- Problem -
Using the listing below, print exactly everything from the line with "X11430000Y-2540000D01*" down to the line with "X12104285Y-9995005D01*", both included, and nothing more.

--- Records for the task Enclosed Below ---

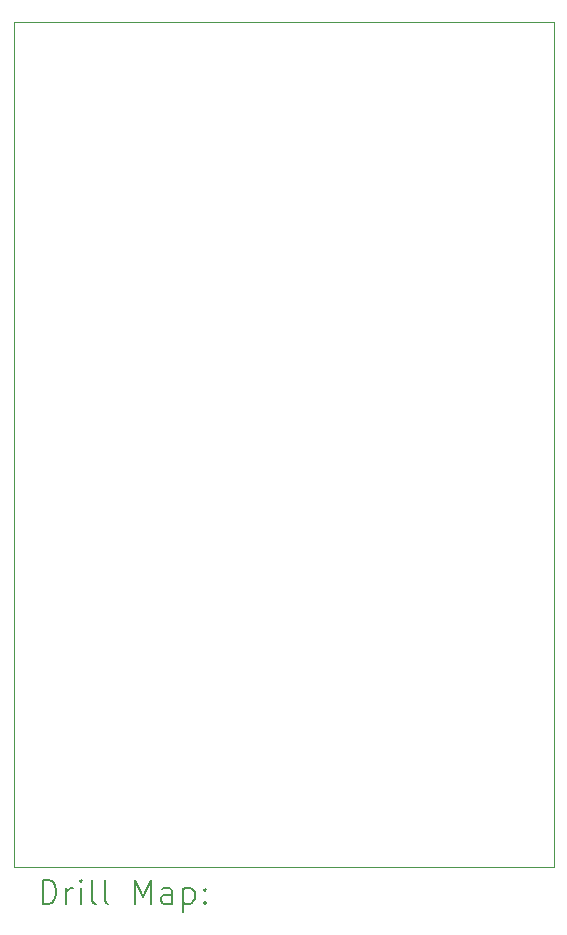
<source format=gbr>
%TF.GenerationSoftware,KiCad,Pcbnew,7.0.1*%
%TF.CreationDate,2023-06-05T22:57:53+02:00*%
%TF.ProjectId,AxisPCB-STM32F411,41786973-5043-4422-9d53-544d33324634,1*%
%TF.SameCoordinates,Original*%
%TF.FileFunction,Drillmap*%
%TF.FilePolarity,Positive*%
%FSLAX45Y45*%
G04 Gerber Fmt 4.5, Leading zero omitted, Abs format (unit mm)*
G04 Created by KiCad (PCBNEW 7.0.1) date 2023-06-05 22:57:53*
%MOMM*%
%LPD*%
G01*
G04 APERTURE LIST*
%ADD10C,0.038100*%
%ADD11C,0.200000*%
G04 APERTURE END LIST*
D10*
X11430000Y-2540000D02*
X16002000Y-2540000D01*
X16002000Y-9690100D01*
X11430000Y-9690100D01*
X11430000Y-2540000D01*
D11*
X11675714Y-10004529D02*
X11675714Y-9804529D01*
X11675714Y-9804529D02*
X11723333Y-9804529D01*
X11723333Y-9804529D02*
X11751904Y-9814053D01*
X11751904Y-9814053D02*
X11770952Y-9833100D01*
X11770952Y-9833100D02*
X11780476Y-9852148D01*
X11780476Y-9852148D02*
X11790000Y-9890243D01*
X11790000Y-9890243D02*
X11790000Y-9918815D01*
X11790000Y-9918815D02*
X11780476Y-9956910D01*
X11780476Y-9956910D02*
X11770952Y-9975957D01*
X11770952Y-9975957D02*
X11751904Y-9995005D01*
X11751904Y-9995005D02*
X11723333Y-10004529D01*
X11723333Y-10004529D02*
X11675714Y-10004529D01*
X11875714Y-10004529D02*
X11875714Y-9871195D01*
X11875714Y-9909291D02*
X11885238Y-9890243D01*
X11885238Y-9890243D02*
X11894762Y-9880719D01*
X11894762Y-9880719D02*
X11913809Y-9871195D01*
X11913809Y-9871195D02*
X11932857Y-9871195D01*
X11999523Y-10004529D02*
X11999523Y-9871195D01*
X11999523Y-9804529D02*
X11990000Y-9814053D01*
X11990000Y-9814053D02*
X11999523Y-9823576D01*
X11999523Y-9823576D02*
X12009047Y-9814053D01*
X12009047Y-9814053D02*
X11999523Y-9804529D01*
X11999523Y-9804529D02*
X11999523Y-9823576D01*
X12123333Y-10004529D02*
X12104285Y-9995005D01*
X12104285Y-9995005D02*
X12094762Y-9975957D01*
X12094762Y-9975957D02*
X12094762Y-9804529D01*
X12228095Y-10004529D02*
X12209047Y-9995005D01*
X12209047Y-9995005D02*
X12199523Y-9975957D01*
X12199523Y-9975957D02*
X12199523Y-9804529D01*
X12456666Y-10004529D02*
X12456666Y-9804529D01*
X12456666Y-9804529D02*
X12523333Y-9947386D01*
X12523333Y-9947386D02*
X12590000Y-9804529D01*
X12590000Y-9804529D02*
X12590000Y-10004529D01*
X12770952Y-10004529D02*
X12770952Y-9899767D01*
X12770952Y-9899767D02*
X12761428Y-9880719D01*
X12761428Y-9880719D02*
X12742381Y-9871195D01*
X12742381Y-9871195D02*
X12704285Y-9871195D01*
X12704285Y-9871195D02*
X12685238Y-9880719D01*
X12770952Y-9995005D02*
X12751904Y-10004529D01*
X12751904Y-10004529D02*
X12704285Y-10004529D01*
X12704285Y-10004529D02*
X12685238Y-9995005D01*
X12685238Y-9995005D02*
X12675714Y-9975957D01*
X12675714Y-9975957D02*
X12675714Y-9956910D01*
X12675714Y-9956910D02*
X12685238Y-9937862D01*
X12685238Y-9937862D02*
X12704285Y-9928338D01*
X12704285Y-9928338D02*
X12751904Y-9928338D01*
X12751904Y-9928338D02*
X12770952Y-9918815D01*
X12866190Y-9871195D02*
X12866190Y-10071195D01*
X12866190Y-9880719D02*
X12885238Y-9871195D01*
X12885238Y-9871195D02*
X12923333Y-9871195D01*
X12923333Y-9871195D02*
X12942381Y-9880719D01*
X12942381Y-9880719D02*
X12951904Y-9890243D01*
X12951904Y-9890243D02*
X12961428Y-9909291D01*
X12961428Y-9909291D02*
X12961428Y-9966434D01*
X12961428Y-9966434D02*
X12951904Y-9985481D01*
X12951904Y-9985481D02*
X12942381Y-9995005D01*
X12942381Y-9995005D02*
X12923333Y-10004529D01*
X12923333Y-10004529D02*
X12885238Y-10004529D01*
X12885238Y-10004529D02*
X12866190Y-9995005D01*
X13047143Y-9985481D02*
X13056666Y-9995005D01*
X13056666Y-9995005D02*
X13047143Y-10004529D01*
X13047143Y-10004529D02*
X13037619Y-9995005D01*
X13037619Y-9995005D02*
X13047143Y-9985481D01*
X13047143Y-9985481D02*
X13047143Y-10004529D01*
X13047143Y-9880719D02*
X13056666Y-9890243D01*
X13056666Y-9890243D02*
X13047143Y-9899767D01*
X13047143Y-9899767D02*
X13037619Y-9890243D01*
X13037619Y-9890243D02*
X13047143Y-9880719D01*
X13047143Y-9880719D02*
X13047143Y-9899767D01*
M02*

</source>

--- End of Enclosed Records for the task ---

- Task solution -
X11430000Y-2540000D01*
D11*
X11675714Y-10004529D02*
X11675714Y-9804529D01*
X11675714Y-9804529D02*
X11723333Y-9804529D01*
X11723333Y-9804529D02*
X11751904Y-9814053D01*
X11751904Y-9814053D02*
X11770952Y-9833100D01*
X11770952Y-9833100D02*
X11780476Y-9852148D01*
X11780476Y-9852148D02*
X11790000Y-9890243D01*
X11790000Y-9890243D02*
X11790000Y-9918815D01*
X11790000Y-9918815D02*
X11780476Y-9956910D01*
X11780476Y-9956910D02*
X11770952Y-9975957D01*
X11770952Y-9975957D02*
X11751904Y-9995005D01*
X11751904Y-9995005D02*
X11723333Y-10004529D01*
X11723333Y-10004529D02*
X11675714Y-10004529D01*
X11875714Y-10004529D02*
X11875714Y-9871195D01*
X11875714Y-9909291D02*
X11885238Y-9890243D01*
X11885238Y-9890243D02*
X11894762Y-9880719D01*
X11894762Y-9880719D02*
X11913809Y-9871195D01*
X11913809Y-9871195D02*
X11932857Y-9871195D01*
X11999523Y-10004529D02*
X11999523Y-9871195D01*
X11999523Y-9804529D02*
X11990000Y-9814053D01*
X11990000Y-9814053D02*
X11999523Y-9823576D01*
X11999523Y-9823576D02*
X12009047Y-9814053D01*
X12009047Y-9814053D02*
X11999523Y-9804529D01*
X11999523Y-9804529D02*
X11999523Y-9823576D01*
X12123333Y-10004529D02*
X12104285Y-9995005D01*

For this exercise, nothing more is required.